On 14 June 2016 at 20:30, <janosc...@gmail.com> wrote:
> I had the same idea earlier, but i dropped it because my intuition was, that
> three quadratic equations are worse than three linear and one quadratic
> equation :-)
>
> Since you brought this approach up again, i tried it now, but sympy does not
> seem to find a solution.
>
> You can check out my code here: http://pastebin.com/famnqkLC
>
> You wrote you expected sympy to find a solution for numeric coefficients,
> but i need a symbolic solution because i want to proceed further (by
> differentiating with respect so some of the parameters for optimization),
> and don't want a sympy.solve step in each optimization step.

You should perhaps explain more clearly what you do want then. You
want <X> in terms of <Y> but what are X and Y?

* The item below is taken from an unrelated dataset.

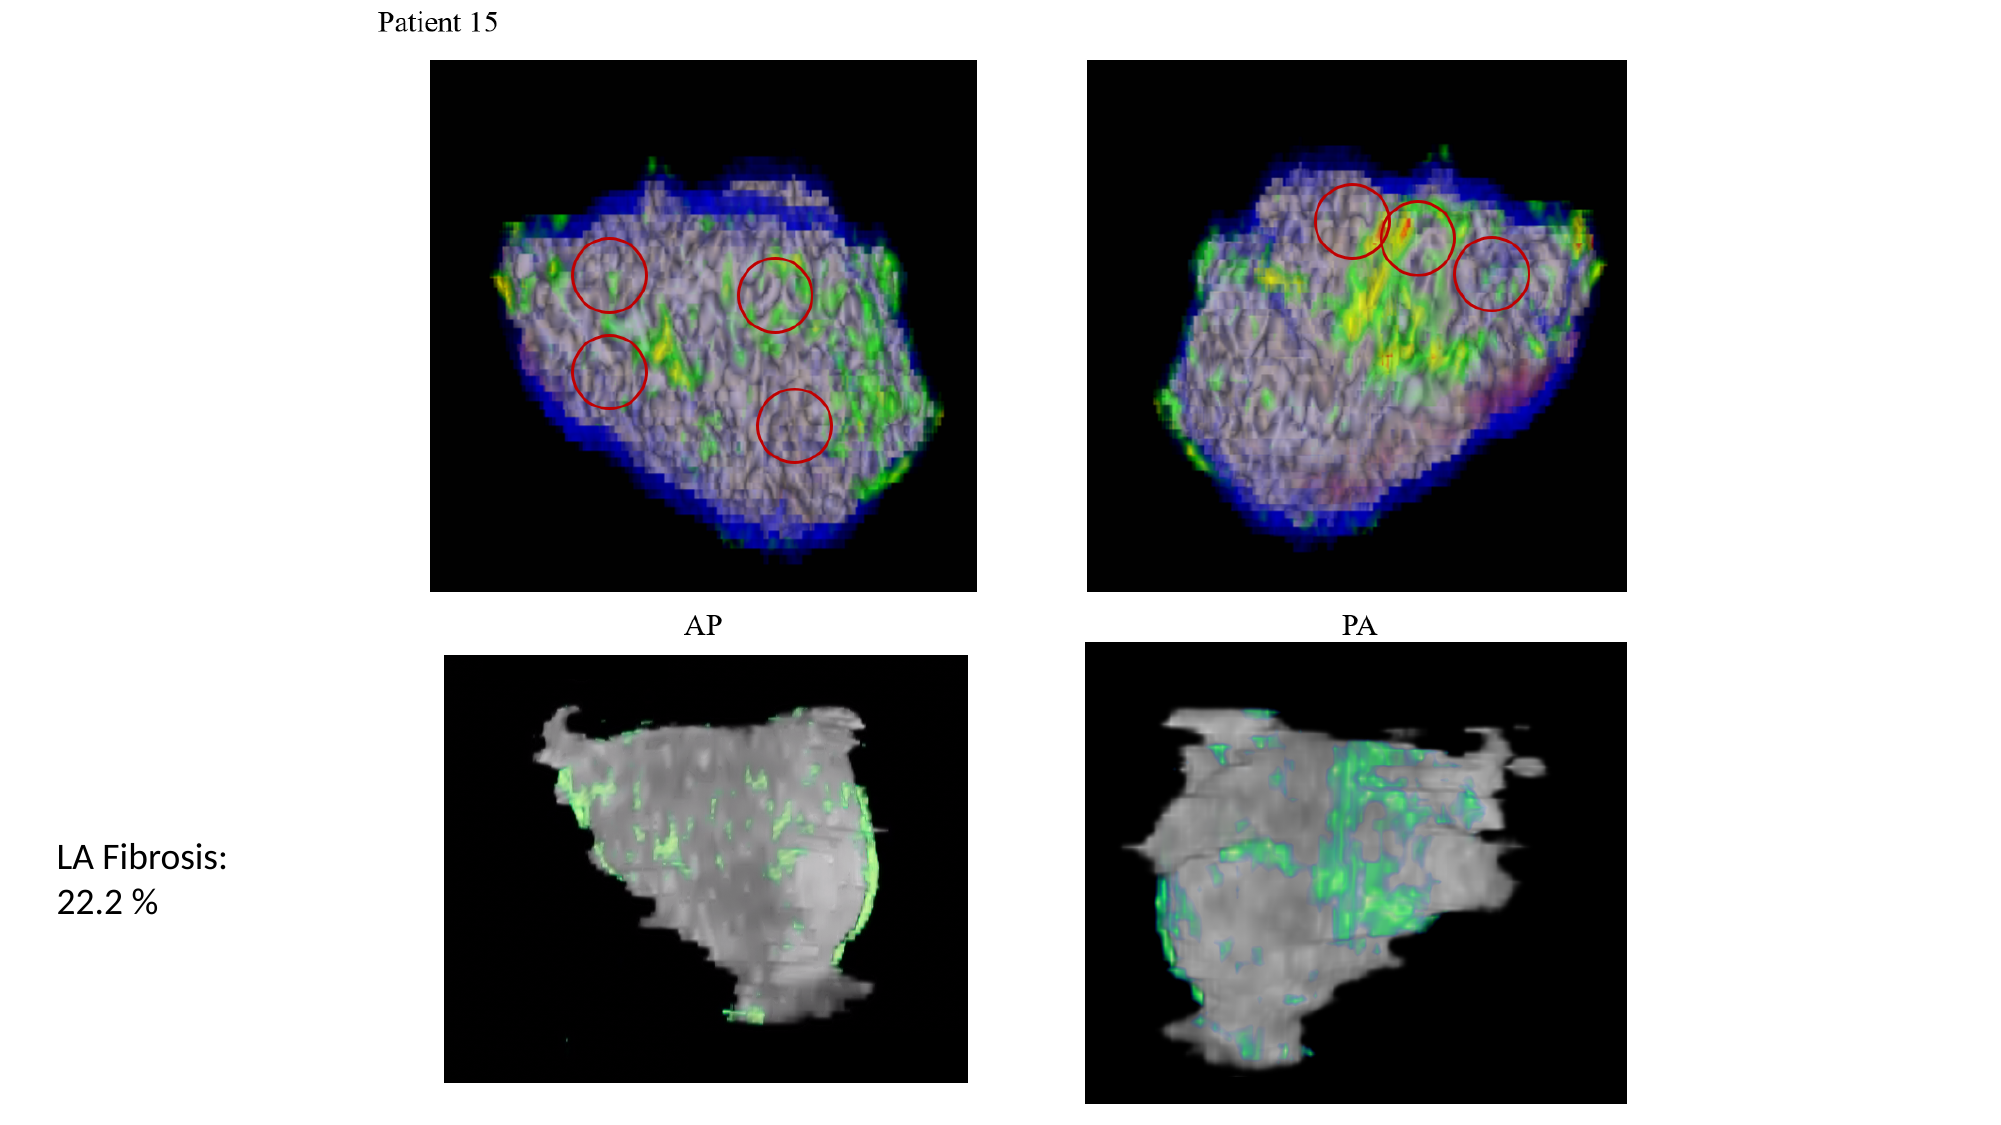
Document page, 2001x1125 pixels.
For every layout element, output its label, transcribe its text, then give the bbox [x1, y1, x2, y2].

text_box LA Fibrosis: 22.2 % [41, 824, 244, 930]
picture [372, 0, 1627, 1125]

> Any idea why my original approach "explodes" in regards of the resulting
> expressions?

Given your three linear equations you can solve them to get x, y, and
cosphi all in terms of sinphi. Then you have that cosphi is:

(-(Cux*Cvy - Cuy*Cvx)*(Awx*Cvz*sinphi - Awy*Cuz*sinphi + Cwz) +
(Cux*Cvz - Cuz*Cvx)*(Avx*Cvy*sinphi - Avy*Cuy*sinphi + Cwy) - (Cuy*Cvz
- Cuz*Cvy)*(Aux*Cvx*sinphi - Auy*Cux*sinphi + Cwx))/(Cux*Cvy*(Awx*Cuz
+ Awy*Cvz) - Cux*Cvz*(Avx*Cuy + Avy*Cvy) - Cuy*Cvx*(Awx*Cuz + Awy*Cvz)
+ Cuy*Cvz*(Aux*Cux + Auy*Cvx) + Cuz*Cvx*(Avx*Cuy + Avy*Cvy) -
Cuz*Cvy*(Aux*Cux + Auy*Cvx))

Which you can substitute for cosphi in cosphi**2+sinphi**2-1 to get a
quadratic in only sinphi.

The explosion comes from expanding the cosphi expression (and then
squaring!). You have 12 different symbols (excluding sinphi) and all
the cross-multiplications gives a combinatoric explosion of terms that
aren't easy to factor.

I guess what you want to do is rearrange the cosphi expression into
the form a*sinphi + b but without expanding a and b.

--
Oscar

[janosc...@gmail.com]

Sorry if i am being imprecise, but actually i cant describe it better than in my opening post. I want X, Y and Phi in terms of everything else.

Maybe i was wrong in assuming that i could simply pass sympy the system of equations and it would deliver the solutions in a form that i could then use for further processing (auto diff), but the intermediate expression you give for cosphi indicates that there is a much more compact representation of the solution in matrix notations. I understand that sympy only got some (non-matrix) equations, and therefore couldn't introduce matrix operations by itself.

But maybe there is some approach i am missing, which would help sympy to use matrix operations in the solution?